Exercise instructions:
Below are the records; copy out every line that holds the word "information".

Dataset excerpts:

----

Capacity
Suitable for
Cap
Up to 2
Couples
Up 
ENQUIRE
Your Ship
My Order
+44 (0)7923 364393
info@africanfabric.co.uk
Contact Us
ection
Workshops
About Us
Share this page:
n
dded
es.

----

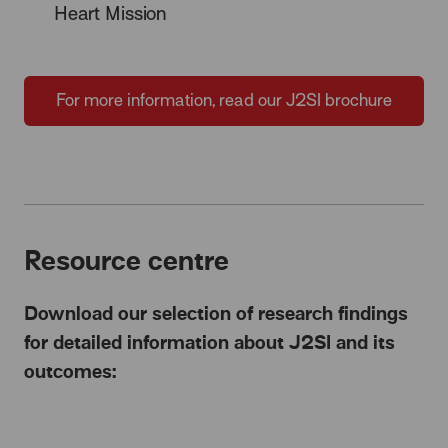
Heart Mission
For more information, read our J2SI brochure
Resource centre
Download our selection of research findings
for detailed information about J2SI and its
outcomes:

----

Result for this exercise:
For more information, read our J2SI brochure
for detailed information about J2SI and its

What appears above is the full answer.